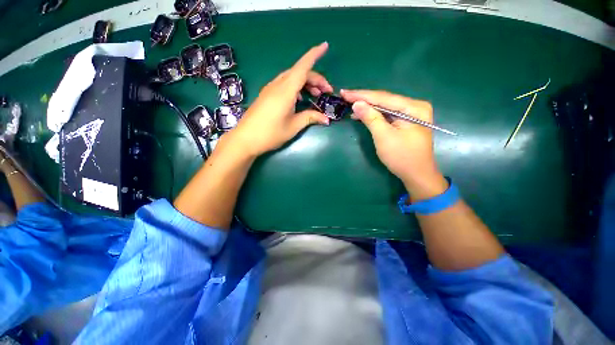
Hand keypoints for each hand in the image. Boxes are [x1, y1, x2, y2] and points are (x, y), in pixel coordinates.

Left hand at [227, 42, 332, 157]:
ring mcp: (270, 89)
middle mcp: (277, 85)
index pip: (302, 67)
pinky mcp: (266, 95)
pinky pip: (284, 84)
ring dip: (305, 83)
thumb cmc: (270, 134)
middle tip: (326, 92)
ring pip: (291, 78)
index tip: (325, 46)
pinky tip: (299, 99)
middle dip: (315, 79)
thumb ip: (310, 118)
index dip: (314, 55)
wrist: (245, 139)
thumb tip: (326, 119)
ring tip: (315, 96)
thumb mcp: (293, 127)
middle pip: (299, 73)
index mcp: (286, 91)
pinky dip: (296, 87)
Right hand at [340, 90, 447, 199]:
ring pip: (384, 107)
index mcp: (413, 107)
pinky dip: (374, 115)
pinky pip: (387, 115)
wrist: (417, 174)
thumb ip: (371, 118)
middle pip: (384, 100)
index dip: (362, 95)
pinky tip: (362, 114)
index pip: (383, 97)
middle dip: (364, 99)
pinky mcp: (405, 122)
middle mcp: (414, 106)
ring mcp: (411, 114)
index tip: (345, 93)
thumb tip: (357, 104)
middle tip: (345, 96)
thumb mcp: (384, 137)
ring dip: (367, 107)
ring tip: (350, 104)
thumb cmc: (401, 157)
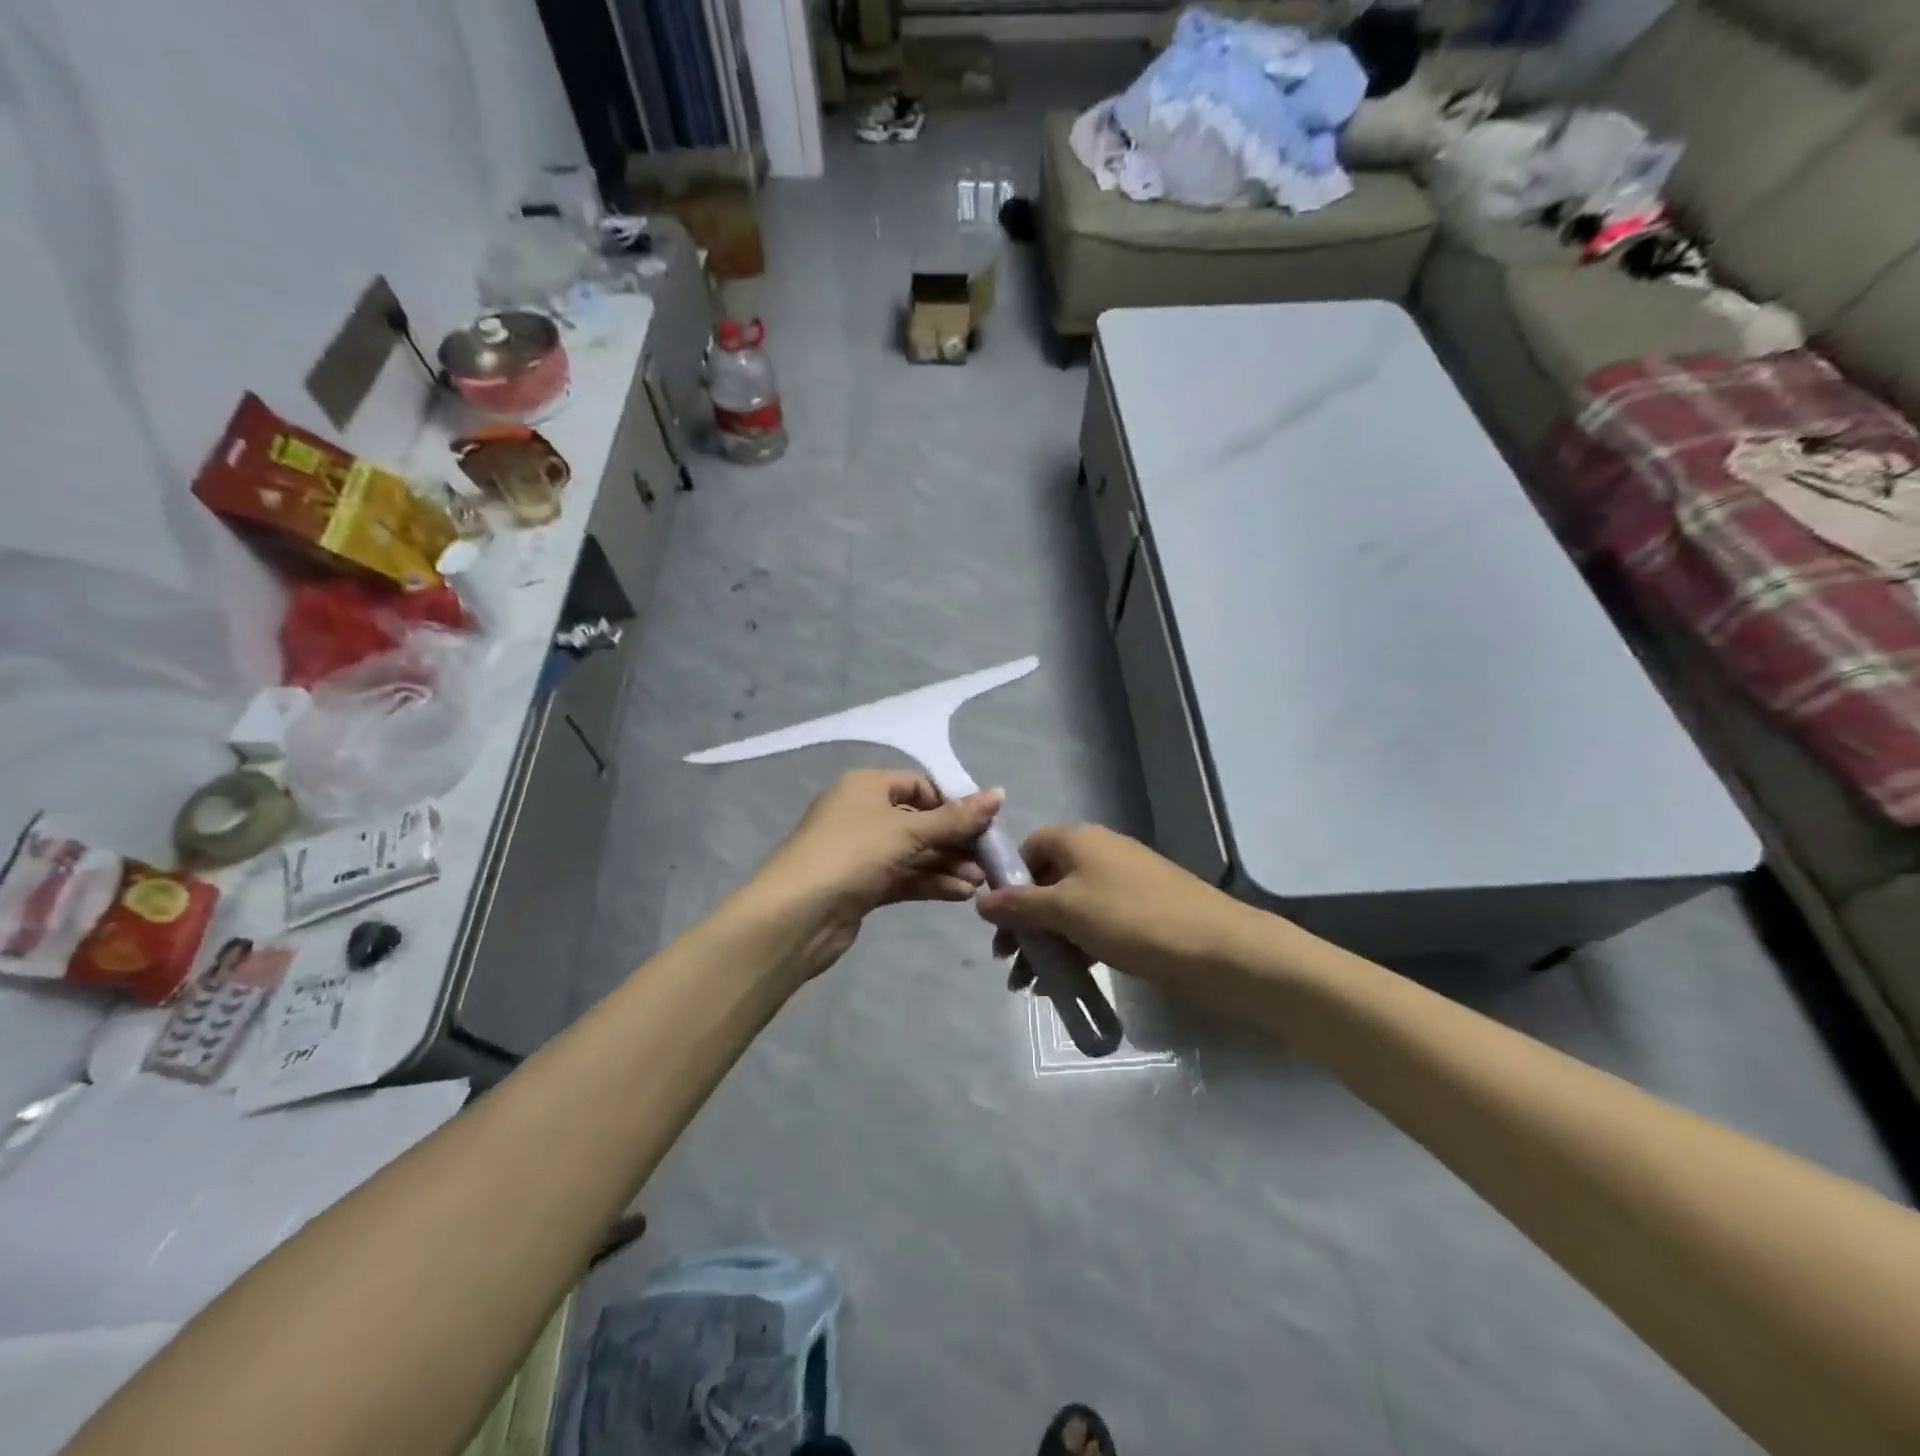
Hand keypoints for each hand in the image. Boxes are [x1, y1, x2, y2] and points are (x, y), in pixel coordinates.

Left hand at [749, 769, 1004, 977]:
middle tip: (989, 859)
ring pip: (914, 852)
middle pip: (920, 820)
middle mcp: (863, 813)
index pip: (919, 785)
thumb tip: (999, 793)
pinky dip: (931, 882)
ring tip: (981, 882)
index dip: (953, 802)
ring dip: (948, 864)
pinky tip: (961, 894)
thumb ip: (955, 818)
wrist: (796, 916)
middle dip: (955, 839)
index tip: (984, 824)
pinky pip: (904, 877)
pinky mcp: (862, 885)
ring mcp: (861, 852)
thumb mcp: (907, 831)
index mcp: (866, 786)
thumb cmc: (852, 855)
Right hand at [973, 824, 1256, 990]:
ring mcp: (1121, 886)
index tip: (997, 919)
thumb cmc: (1131, 919)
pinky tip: (1062, 986)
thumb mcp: (1065, 910)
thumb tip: (980, 900)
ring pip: (1069, 910)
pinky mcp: (1140, 915)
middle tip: (1008, 962)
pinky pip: (1093, 927)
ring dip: (1046, 944)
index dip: (1009, 880)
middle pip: (1046, 882)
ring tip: (1029, 986)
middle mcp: (1098, 855)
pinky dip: (1074, 951)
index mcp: (1078, 840)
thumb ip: (1019, 905)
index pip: (1030, 848)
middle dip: (1023, 922)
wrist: (1216, 949)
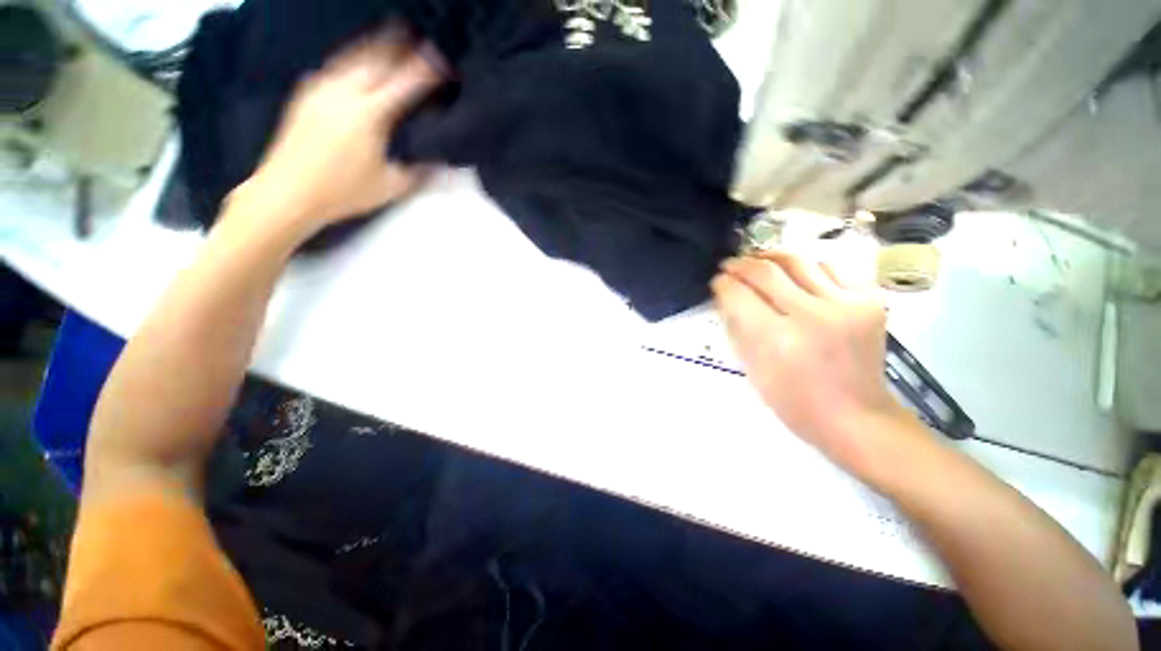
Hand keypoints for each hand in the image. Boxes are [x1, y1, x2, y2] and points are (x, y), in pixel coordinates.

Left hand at [236, 30, 443, 234]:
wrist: (288, 192)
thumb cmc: (341, 192)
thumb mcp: (391, 187)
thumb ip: (419, 172)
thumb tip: (440, 164)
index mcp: (368, 115)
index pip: (404, 84)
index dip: (424, 70)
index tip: (439, 59)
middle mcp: (343, 94)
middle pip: (375, 58)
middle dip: (397, 45)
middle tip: (414, 36)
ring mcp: (321, 91)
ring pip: (351, 57)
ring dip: (372, 46)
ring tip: (387, 38)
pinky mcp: (305, 96)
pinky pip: (333, 68)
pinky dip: (350, 60)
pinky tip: (354, 63)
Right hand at [712, 249, 920, 473]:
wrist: (855, 417)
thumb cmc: (793, 401)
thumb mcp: (751, 368)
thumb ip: (737, 326)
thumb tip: (726, 294)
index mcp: (777, 339)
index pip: (739, 294)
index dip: (722, 283)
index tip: (717, 281)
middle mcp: (812, 315)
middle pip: (766, 271)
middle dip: (741, 264)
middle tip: (730, 265)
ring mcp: (846, 305)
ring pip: (799, 261)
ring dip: (771, 258)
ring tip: (758, 262)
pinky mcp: (871, 300)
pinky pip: (831, 268)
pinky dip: (806, 267)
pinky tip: (796, 276)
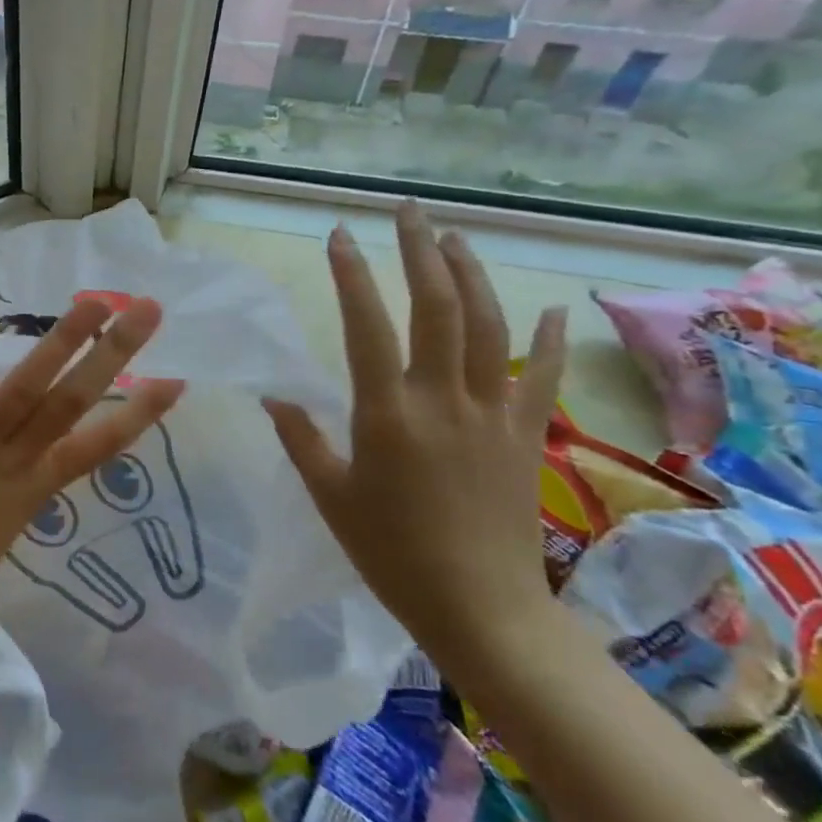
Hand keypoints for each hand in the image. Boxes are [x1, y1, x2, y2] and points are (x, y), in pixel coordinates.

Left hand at [0, 297, 184, 639]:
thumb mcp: (1, 532)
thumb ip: (19, 490)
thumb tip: (35, 463)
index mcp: (34, 491)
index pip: (99, 446)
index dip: (139, 414)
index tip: (174, 380)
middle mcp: (13, 464)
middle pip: (71, 402)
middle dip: (112, 356)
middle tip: (147, 310)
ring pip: (24, 391)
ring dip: (59, 344)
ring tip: (93, 304)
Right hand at [263, 203, 566, 662]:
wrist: (481, 610)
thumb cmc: (390, 553)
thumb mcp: (330, 495)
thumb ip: (301, 438)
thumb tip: (274, 395)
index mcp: (387, 413)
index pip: (367, 324)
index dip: (352, 275)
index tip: (340, 235)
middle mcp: (441, 399)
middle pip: (437, 307)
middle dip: (419, 252)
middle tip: (407, 211)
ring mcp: (491, 413)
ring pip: (488, 326)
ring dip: (471, 275)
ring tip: (454, 238)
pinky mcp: (524, 435)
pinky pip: (539, 375)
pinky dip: (545, 337)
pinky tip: (547, 305)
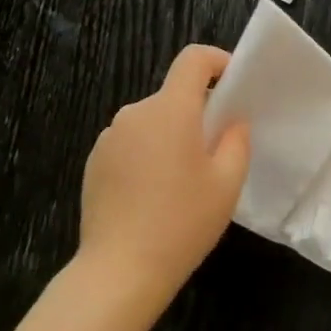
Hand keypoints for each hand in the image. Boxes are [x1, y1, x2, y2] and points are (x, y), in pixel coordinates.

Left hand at [77, 45, 249, 305]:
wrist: (120, 270)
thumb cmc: (182, 222)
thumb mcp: (227, 183)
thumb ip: (236, 141)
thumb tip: (232, 121)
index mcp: (170, 110)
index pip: (193, 60)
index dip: (218, 61)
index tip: (233, 84)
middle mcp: (135, 113)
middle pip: (173, 95)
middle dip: (198, 112)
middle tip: (217, 150)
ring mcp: (109, 137)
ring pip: (152, 121)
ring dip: (171, 135)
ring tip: (184, 180)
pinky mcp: (94, 162)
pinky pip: (131, 144)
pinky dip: (148, 154)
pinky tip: (154, 195)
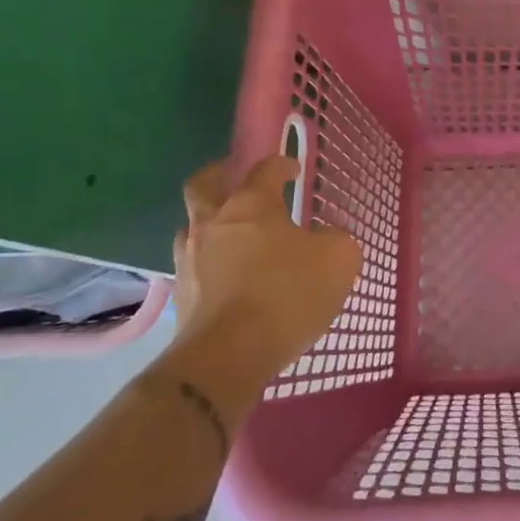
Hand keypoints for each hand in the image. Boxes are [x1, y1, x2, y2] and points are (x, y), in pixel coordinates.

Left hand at [166, 155, 362, 395]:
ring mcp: (190, 258)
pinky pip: (194, 265)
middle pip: (203, 184)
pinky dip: (210, 262)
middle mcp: (213, 222)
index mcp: (251, 204)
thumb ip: (336, 239)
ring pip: (192, 226)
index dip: (281, 164)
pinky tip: (229, 276)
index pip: (264, 169)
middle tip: (235, 179)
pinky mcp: (180, 295)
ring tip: (234, 235)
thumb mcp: (338, 260)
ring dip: (210, 223)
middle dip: (219, 175)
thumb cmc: (287, 295)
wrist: (227, 356)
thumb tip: (326, 237)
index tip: (293, 170)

━━━━━━

EXERCISE GOAL:
All lines with the word "Right" are needed; pull them from the entries and copy each.

ANSWER SPACE:
Right hand at [340, 90, 447, 199]:
Right hand at [973, 824, 1256, 990]:
Right hand at [712, 249, 920, 473]:
Right hand at [263, 203, 566, 662]:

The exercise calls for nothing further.